Itamaraty tenta reverter veto da União Europeia à carne brasileira antes de entrada em vigor
Da Redação
O Ministério das Relações Exteriores intensificou as negociações com a União Europeia para tentar reverter a exclusão do Brasil da lista de países autorizados a exportar determinados produtos de origem animal ao bloco. A decisão europeia foi oficializada na sexta-feira (5) e tem como fundamento preocupações relacionadas ao uso de antimicrobianos na pecuária brasileira.
Segundo interlocutores do Palácio do Itamaraty, o ministro Mauro Vieira já havia discutido o tema com o comissário de Comércio da União Europeia antes da formalização da medida.
Na lista divulgada em 2024, o Brasil estava autorizado a exportar carne bovina, carne de frango, carne equina, além de produtos como peixe, mel e tripas. Com a nova decisão, o país foi retirado da relação de fornecedores autorizados para todos esses itens.
Governo busca solução antes de setembro
A medida ainda não entrou em vigor e deverá passar a valer em setembro. Até lá, o governo brasileiro trabalha para tentar reverter total ou parcialmente a decisão.

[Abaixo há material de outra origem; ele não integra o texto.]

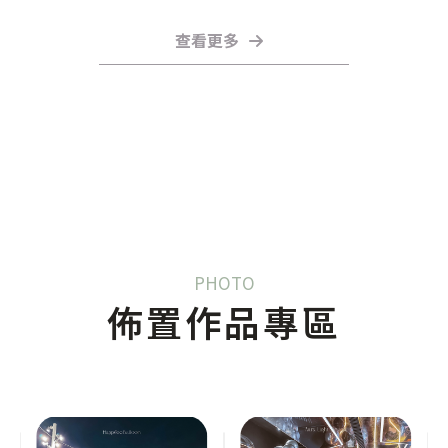
爆裂或效果打折。
查看更多
PHOTO
佈置作品專區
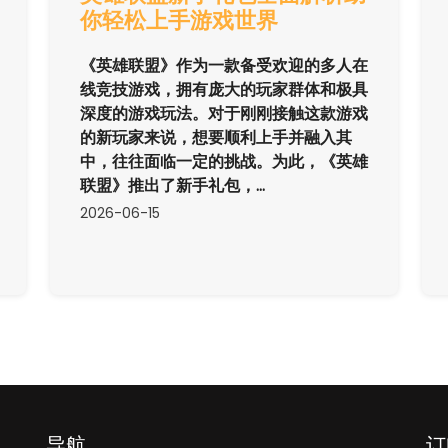
你轻松上手游戏世界
《英雄联盟》作为一款备受欢迎的多人在
线竞技游戏，拥有庞大的玩家群体和极具
深度的游戏玩法。对于刚刚接触这款游戏
的新玩家来说，想要顺利上手并融入其
中，往往面临一定的挑战。为此，《英雄
联盟》推出了新手礼包，...
2026-06-15
导航
订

Paralelamente às negociações diplomáticas, o Ministério da Agricultura e Pecuária e representantes do setor produtivo buscam atender às exigências técnicas apresentadas pelos europeus.
Entre as demandas da União Europeia está a realização de visitas presenciais de inspeção às propriedades e estabelecimentos produtores brasileiros para verificar os controles sanitários adotados pelo país.
Setor pesqueiro manifesta confiança
Em nota, a Associação Brasileira das Indústrias de Pescados afirmou confiar no sistema nacional de fiscalização sanitária e nas medidas adotadas pelo governo brasileiro.
A entidade destacou que continua colaborando com as autoridades para fortalecer os mecanismos de controle e garantir a qualidade dos produtos exportados.
Os antimicrobianos citados pela União Europeia são substâncias utilizadas para prevenir e tratar infecções em animais. Em alguns casos, esses medicamentos também podem ser empregados para estimular o crescimento dos rebanhos, prática que vem sendo alvo de restrições em diversos mercados internacionais.
A expectativa do governo brasileiro é apresentar garantias técnicas adicionais nos próximos meses para evitar impactos mais amplos sobre as exportações agropecuárias destinadas ao mercado europeu.